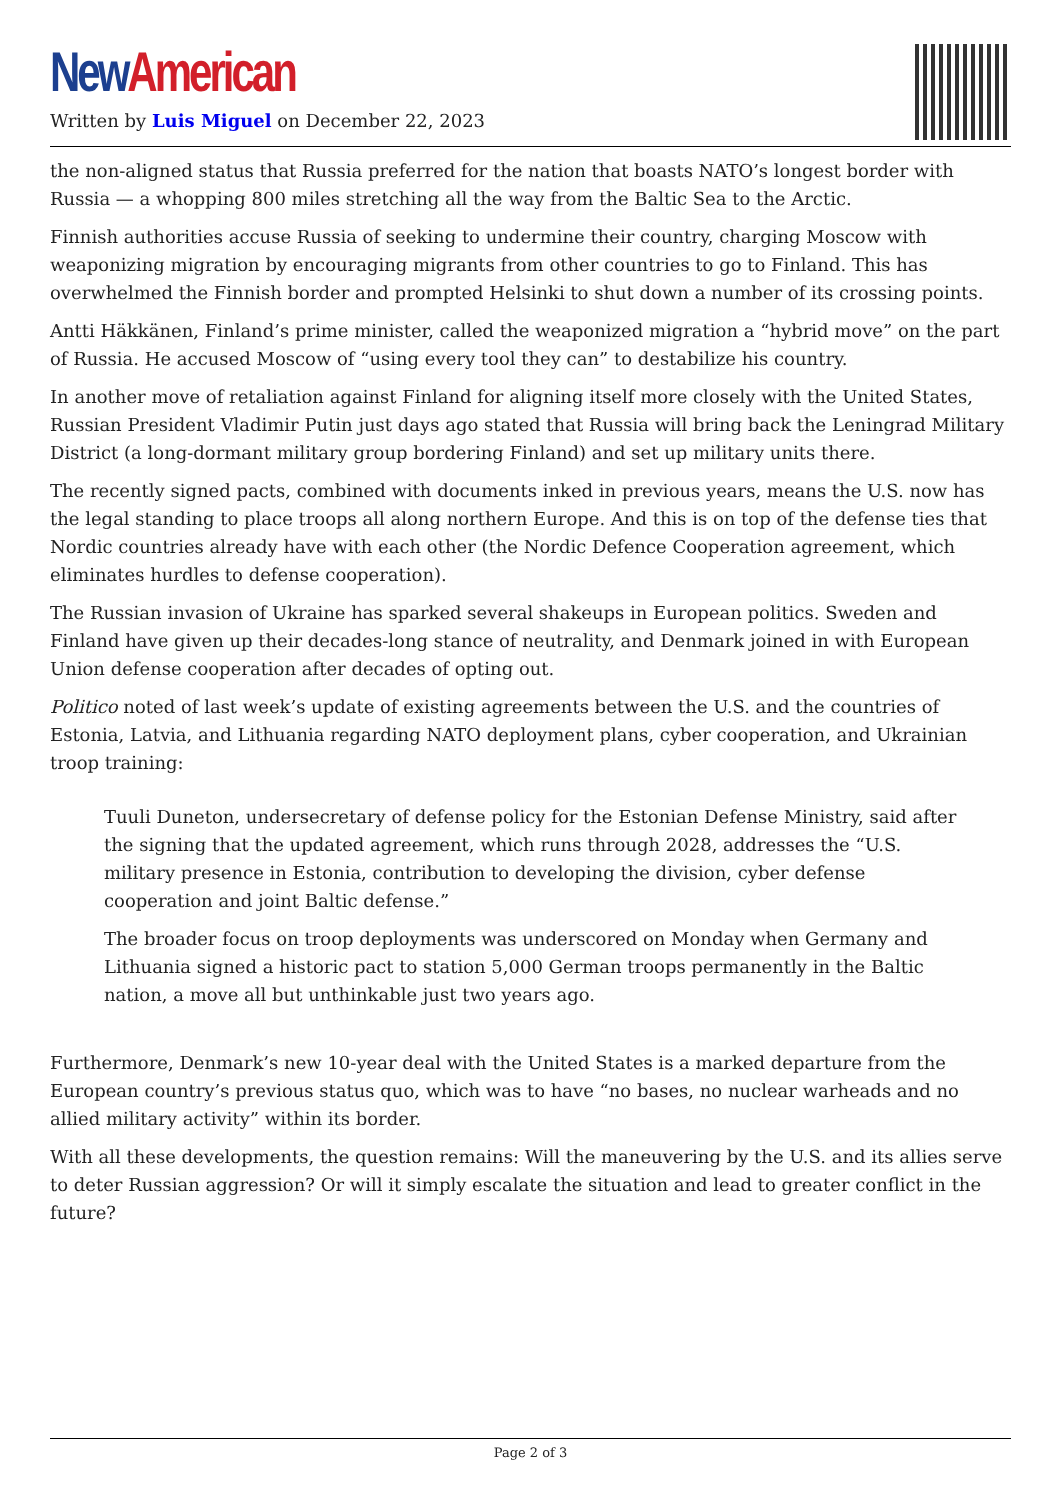New American
Written by Luis Miguel on December 22, 2023
the non-aligned status that Russia preferred for the nation that boasts NATO’s longest border with Russia — a whopping 800 miles stretching all the way from the Baltic Sea to the Arctic.
Finnish authorities accuse Russia of seeking to undermine their country, charging Moscow with weaponizing migration by encouraging migrants from other countries to go to Finland. This has overwhelmed the Finnish border and prompted Helsinki to shut down a number of its crossing points.
Antti Häkkänen, Finland’s prime minister, called the weaponized migration a “hybrid move” on the part of Russia. He accused Moscow of “using every tool they can” to destabilize his country.
In another move of retaliation against Finland for aligning itself more closely with the United States, Russian President Vladimir Putin just days ago stated that Russia will bring back the Leningrad Military District (a long-dormant military group bordering Finland) and set up military units there.
The recently signed pacts, combined with documents inked in previous years, means the U.S. now has the legal standing to place troops all along northern Europe. And this is on top of the defense ties that Nordic countries already have with each other (the Nordic Defence Cooperation agreement, which eliminates hurdles to defense cooperation).
The Russian invasion of Ukraine has sparked several shakeups in European politics. Sweden and Finland have given up their decades-long stance of neutrality, and Denmark joined in with European Union defense cooperation after decades of opting out.
Politico noted of last week’s update of existing agreements between the U.S. and the countries of Estonia, Latvia, and Lithuania regarding NATO deployment plans, cyber cooperation, and Ukrainian troop training:
Tuuli Duneton, undersecretary of defense policy for the Estonian Defense Ministry, said after the signing that the updated agreement, which runs through 2028, addresses the “U.S. military presence in Estonia, contribution to developing the division, cyber defense cooperation and joint Baltic defense.”
The broader focus on troop deployments was underscored on Monday when Germany and Lithuania signed a historic pact to station 5,000 German troops permanently in the Baltic nation, a move all but unthinkable just two years ago.
Furthermore, Denmark’s new 10-year deal with the United States is a marked departure from the European country’s previous status quo, which was to have “no bases, no nuclear warheads and no allied military activity” within its border.
With all these developments, the question remains: Will the maneuvering by the U.S. and its allies serve to deter Russian aggression? Or will it simply escalate the situation and lead to greater conflict in the future?
Page 2 of 3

------

• Your objective: Say how many lines above contain the string "from". Answer with the number only.

• Answer to the exercise: 3